There is a lot of trust involved when you buy based on reviews, or buy without handling the actual product. In addition is the pressure of knowing if or when you should change curriculum and try a new one. Is your
student struggling? Are YOU bored? Are they actually learning the material? Is it too remedial, or too advanced? Is it too hands-on and project oriented when you have small children underfoot or a
home business?
I have to say after a few years of Saxon, I was tired of the repetition and wanted to do something that made math time more exciting and involved. I tried Miquon Math because math seemed so boring and I wanted to do some drills that were more interesting than worksheets, so I purchased a lot of math games to spice things up. I discarded it the next semester and went running back to Saxon. Any drawback to Saxon's repetitiveness is felt more on the part of the parent, and not the student who is doing the material for the first time.

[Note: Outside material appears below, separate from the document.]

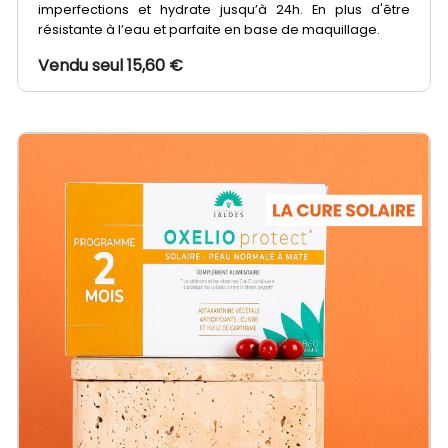
imperfections et hydrate jusqu’à 24h. En plus d'être
résistante à l’eau et parfaite en base de maquillage.
Vendu seul 15,60 €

Another time when I changed books was when we followed The Well-Trained Mind
suggestion to buy Spelling Workout. The gist of it is, with more than one student it became too expensive for us. Now we use Natural Speller
, an 8-year non-consumable text.
One time I felt burned by buying without handling was when I bought Color Adventure! Unit Study by Kym Wright, a homeschool mom. I paid $15 for it and decided it wasn't worth it... it had at least 6 pages of ads at the end for her other products and I felt like I could've gotten the same instruction on color wheels by googling it.
Are any of you trying something new, and either loving or hating it? Anyone been burned by buying something without handling it?